§ **Work instruction**:
Format every line of the listing below as a JSON list of strings, one string per line, leaving out blank lines.

§ **Listed entries**:
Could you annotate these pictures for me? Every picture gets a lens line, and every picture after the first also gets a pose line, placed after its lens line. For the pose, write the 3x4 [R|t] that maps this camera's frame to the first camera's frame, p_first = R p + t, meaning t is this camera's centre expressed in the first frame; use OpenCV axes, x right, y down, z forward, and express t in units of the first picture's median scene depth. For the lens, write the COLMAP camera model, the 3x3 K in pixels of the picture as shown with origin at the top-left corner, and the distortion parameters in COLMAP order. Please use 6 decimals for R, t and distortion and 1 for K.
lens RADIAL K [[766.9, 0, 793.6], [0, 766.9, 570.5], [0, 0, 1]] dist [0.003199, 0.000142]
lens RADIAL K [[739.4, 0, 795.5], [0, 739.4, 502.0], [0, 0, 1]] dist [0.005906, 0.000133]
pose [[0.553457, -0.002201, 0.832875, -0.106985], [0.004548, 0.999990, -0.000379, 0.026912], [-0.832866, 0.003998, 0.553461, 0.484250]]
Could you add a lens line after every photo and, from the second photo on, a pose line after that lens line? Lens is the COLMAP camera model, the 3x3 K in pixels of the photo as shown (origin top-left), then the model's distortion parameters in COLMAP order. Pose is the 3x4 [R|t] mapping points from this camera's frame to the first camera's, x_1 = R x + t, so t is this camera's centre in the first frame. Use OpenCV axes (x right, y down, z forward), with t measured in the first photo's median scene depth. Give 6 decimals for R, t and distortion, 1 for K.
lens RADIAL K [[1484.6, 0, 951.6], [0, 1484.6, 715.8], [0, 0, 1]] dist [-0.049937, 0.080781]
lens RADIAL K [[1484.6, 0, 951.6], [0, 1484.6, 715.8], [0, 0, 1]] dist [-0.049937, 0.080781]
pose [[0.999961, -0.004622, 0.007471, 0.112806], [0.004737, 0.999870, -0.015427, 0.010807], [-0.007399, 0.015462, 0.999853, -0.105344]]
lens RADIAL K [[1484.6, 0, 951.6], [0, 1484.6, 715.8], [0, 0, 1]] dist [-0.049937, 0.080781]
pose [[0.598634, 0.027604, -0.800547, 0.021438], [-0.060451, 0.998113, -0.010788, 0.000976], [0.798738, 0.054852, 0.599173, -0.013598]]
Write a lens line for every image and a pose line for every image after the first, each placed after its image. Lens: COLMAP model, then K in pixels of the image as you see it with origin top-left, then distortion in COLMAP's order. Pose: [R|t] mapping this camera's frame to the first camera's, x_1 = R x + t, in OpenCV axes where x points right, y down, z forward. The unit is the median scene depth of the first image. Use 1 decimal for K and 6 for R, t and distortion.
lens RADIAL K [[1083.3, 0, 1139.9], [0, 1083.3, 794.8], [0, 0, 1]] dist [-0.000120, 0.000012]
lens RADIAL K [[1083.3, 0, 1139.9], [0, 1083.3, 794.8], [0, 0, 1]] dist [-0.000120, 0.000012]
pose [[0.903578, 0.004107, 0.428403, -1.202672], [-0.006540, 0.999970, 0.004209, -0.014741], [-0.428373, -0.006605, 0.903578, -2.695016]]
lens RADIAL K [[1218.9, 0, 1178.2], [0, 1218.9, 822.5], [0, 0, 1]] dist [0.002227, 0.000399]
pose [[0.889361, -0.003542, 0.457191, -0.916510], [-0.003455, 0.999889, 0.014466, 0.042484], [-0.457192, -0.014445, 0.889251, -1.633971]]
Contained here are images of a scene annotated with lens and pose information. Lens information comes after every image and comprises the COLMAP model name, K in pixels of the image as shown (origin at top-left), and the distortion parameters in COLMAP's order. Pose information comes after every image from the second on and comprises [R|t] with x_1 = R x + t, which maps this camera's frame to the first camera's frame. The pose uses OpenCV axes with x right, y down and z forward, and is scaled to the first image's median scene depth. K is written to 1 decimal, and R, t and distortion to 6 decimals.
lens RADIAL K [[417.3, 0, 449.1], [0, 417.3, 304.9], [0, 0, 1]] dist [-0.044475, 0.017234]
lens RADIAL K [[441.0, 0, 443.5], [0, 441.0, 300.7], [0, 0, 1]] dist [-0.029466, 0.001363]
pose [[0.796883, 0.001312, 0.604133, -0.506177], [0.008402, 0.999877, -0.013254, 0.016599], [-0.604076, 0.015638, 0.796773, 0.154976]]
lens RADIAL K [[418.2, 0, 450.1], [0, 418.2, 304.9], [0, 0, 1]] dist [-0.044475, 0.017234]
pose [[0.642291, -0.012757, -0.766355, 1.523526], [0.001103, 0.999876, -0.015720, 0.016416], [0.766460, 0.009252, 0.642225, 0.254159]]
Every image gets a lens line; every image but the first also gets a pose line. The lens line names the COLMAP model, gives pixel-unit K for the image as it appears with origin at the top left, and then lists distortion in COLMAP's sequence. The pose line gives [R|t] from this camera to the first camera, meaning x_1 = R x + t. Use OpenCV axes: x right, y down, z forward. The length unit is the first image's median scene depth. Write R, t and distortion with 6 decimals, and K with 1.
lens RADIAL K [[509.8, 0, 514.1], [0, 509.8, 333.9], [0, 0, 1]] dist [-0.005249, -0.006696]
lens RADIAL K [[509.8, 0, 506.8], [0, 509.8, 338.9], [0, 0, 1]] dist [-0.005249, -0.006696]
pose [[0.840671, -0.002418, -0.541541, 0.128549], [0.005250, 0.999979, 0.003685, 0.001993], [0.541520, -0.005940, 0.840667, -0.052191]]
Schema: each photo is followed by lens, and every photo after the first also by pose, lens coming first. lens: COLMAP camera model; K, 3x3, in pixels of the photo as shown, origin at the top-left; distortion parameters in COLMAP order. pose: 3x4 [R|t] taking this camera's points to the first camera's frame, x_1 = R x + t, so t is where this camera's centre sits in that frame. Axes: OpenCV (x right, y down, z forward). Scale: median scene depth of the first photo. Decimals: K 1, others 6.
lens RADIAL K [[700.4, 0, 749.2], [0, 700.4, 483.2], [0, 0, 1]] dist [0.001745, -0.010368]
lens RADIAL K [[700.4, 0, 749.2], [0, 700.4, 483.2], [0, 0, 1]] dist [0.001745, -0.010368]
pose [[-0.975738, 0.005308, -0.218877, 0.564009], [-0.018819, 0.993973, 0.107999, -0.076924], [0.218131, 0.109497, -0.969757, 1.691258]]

§ **Your solution**:
[
  "Could you annotate these pictures for me? Every picture gets a lens line, and every picture after the first also gets a pose line, placed after its lens line. For the pose, write the 3x4 [R|t] that maps this camera's frame to the first camera's frame, p_first = R p + t, meaning t is this camera's centre expressed in the first frame; use OpenCV axes, x right, y down, z forward, and express t in units of the first picture's median scene depth. For the lens, write the COLMAP camera model, the 3x3 K in pixels of the picture as shown with origin at the top-left corner, and the distortion parameters in COLMAP order. Please use 6 decimals for R, t and distortion and 1 for K.",
  "lens RADIAL K [[766.9, 0, 793.6], [0, 766.9, 570.5], [0, 0, 1]] dist [0.003199, 0.000142]",
  "lens RADIAL K [[739.4, 0, 795.5], [0, 739.4, 502.0], [0, 0, 1]] dist [0.005906, 0.000133]",
  "pose [[0.553457, -0.002201, 0.832875, -0.106985], [0.004548, 0.999990, -0.000379, 0.026912], [-0.832866, 0.003998, 0.553461, 0.484250]]",
  "Could you add a lens line after every photo and, from the second photo on, a pose line after that lens line? Lens is the COLMAP camera model, the 3x3 K in pixels of the photo as shown (origin top-left), then the model's distortion parameters in COLMAP order. Pose is the 3x4 [R|t] mapping points from this camera's frame to the first camera's, x_1 = R x + t, so t is this camera's centre in the first frame. Use OpenCV axes (x right, y down, z forward), with t measured in the first photo's median scene depth. Give 6 decimals for R, t and distortion, 1 for K.",
  "lens RADIAL K [[1484.6, 0, 951.6], [0, 1484.6, 715.8], [0, 0, 1]] dist [-0.049937, 0.080781]",
  "lens RADIAL K [[1484.6, 0, 951.6], [0, 1484.6, 715.8], [0, 0, 1]] dist [-0.049937, 0.080781]",
  "pose [[0.999961, -0.004622, 0.007471, 0.112806], [0.004737, 0.999870, -0.015427, 0.010807], [-0.007399, 0.015462, 0.999853, -0.105344]]",
  "lens RADIAL K [[1484.6, 0, 951.6], [0, 1484.6, 715.8], [0, 0, 1]] dist [-0.049937, 0.080781]",
  "pose [[0.598634, 0.027604, -0.800547, 0.021438], [-0.060451, 0.998113, -0.010788, 0.000976], [0.798738, 0.054852, 0.599173, -0.013598]]",
  "Write a lens line for every image and a pose line for every image after the first, each placed after its image. Lens: COLMAP model, then K in pixels of the image as you see it with origin top-left, then distortion in COLMAP's order. Pose: [R|t] mapping this camera's frame to the first camera's, x_1 = R x + t, in OpenCV axes where x points right, y down, z forward. The unit is the median scene depth of the first image. Use 1 decimal for K and 6 for R, t and distortion.",
  "lens RADIAL K [[1083.3, 0, 1139.9], [0, 1083.3, 794.8], [0, 0, 1]] dist [-0.000120, 0.000012]",
  "lens RADIAL K [[1083.3, 0, 1139.9], [0, 1083.3, 794.8], [0, 0, 1]] dist [-0.000120, 0.000012]",
  "pose [[0.903578, 0.004107, 0.428403, -1.202672], [-0.006540, 0.999970, 0.004209, -0.014741], [-0.428373, -0.006605, 0.903578, -2.695016]]",
  "lens RADIAL K [[1218.9, 0, 1178.2], [0, 1218.9, 822.5], [0, 0, 1]] dist [0.002227, 0.000399]",
  "pose [[0.889361, -0.003542, 0.457191, -0.916510], [-0.003455, 0.999889, 0.014466, 0.042484], [-0.457192, -0.014445, 0.889251, -1.633971]]",
  "Contained here are images of a scene annotated with lens and pose information. Lens information comes after every image and comprises the COLMAP model name, K in pixels of the image as shown (origin at top-left), and the distortion parameters in COLMAP's order. Pose information comes after every image from the second on and comprises [R|t] with x_1 = R x + t, which maps this camera's frame to the first camera's frame. The pose uses OpenCV axes with x right, y down and z forward, and is scaled to the first image's median scene depth. K is written to 1 decimal, and R, t and distortion to 6 decimals.",
  "lens RADIAL K [[417.3, 0, 449.1], [0, 417.3, 304.9], [0, 0, 1]] dist [-0.044475, 0.017234]",
  "lens RADIAL K [[441.0, 0, 443.5], [0, 441.0, 300.7], [0, 0, 1]] dist [-0.029466, 0.001363]",
  "pose [[0.796883, 0.001312, 0.604133, -0.506177], [0.008402, 0.999877, -0.013254, 0.016599], [-0.604076, 0.015638, 0.796773, 0.154976]]",
  "lens RADIAL K [[418.2, 0, 450.1], [0, 418.2, 304.9], [0, 0, 1]] dist [-0.044475, 0.017234]",
  "pose [[0.642291, -0.012757, -0.766355, 1.523526], [0.001103, 0.999876, -0.015720, 0.016416], [0.766460, 0.009252, 0.642225, 0.254159]]",
  "Every image gets a lens line; every image but the first also gets a pose line. The lens line names the COLMAP model, gives pixel-unit K for the image as it appears with origin at the top left, and then lists distortion in COLMAP's sequence. The pose line gives [R|t] from this camera to the first camera, meaning x_1 = R x + t. Use OpenCV axes: x right, y down, z forward. The length unit is the first image's median scene depth. Write R, t and distortion with 6 decimals, and K with 1.",
  "lens RADIAL K [[509.8, 0, 514.1], [0, 509.8, 333.9], [0, 0, 1]] dist [-0.005249, -0.006696]",
  "lens RADIAL K [[509.8, 0, 506.8], [0, 509.8, 338.9], [0, 0, 1]] dist [-0.005249, -0.006696]",
  "pose [[0.840671, -0.002418, -0.541541, 0.128549], [0.005250, 0.999979, 0.003685, 0.001993], [0.541520, -0.005940, 0.840667, -0.052191]]",
  "Schema: each photo is followed by lens, and every photo after the first also by pose, lens coming first. lens: COLMAP camera model; K, 3x3, in pixels of the photo as shown, origin at the top-left; distortion parameters in COLMAP order. pose: 3x4 [R|t] taking this camera's points to the first camera's frame, x_1 = R x + t, so t is where this camera's centre sits in that frame. Axes: OpenCV (x right, y down, z forward). Scale: median scene depth of the first photo. Decimals: K 1, others 6.",
  "lens RADIAL K [[700.4, 0, 749.2], [0, 700.4, 483.2], [0, 0, 1]] dist [0.001745, -0.010368]",
  "lens RADIAL K [[700.4, 0, 749.2], [0, 700.4, 483.2], [0, 0, 1]] dist [0.001745, -0.010368]",
  "pose [[-0.975738, 0.005308, -0.218877, 0.564009], [-0.018819, 0.993973, 0.107999, -0.076924], [0.218131, 0.109497, -0.969757, 1.691258]]"
]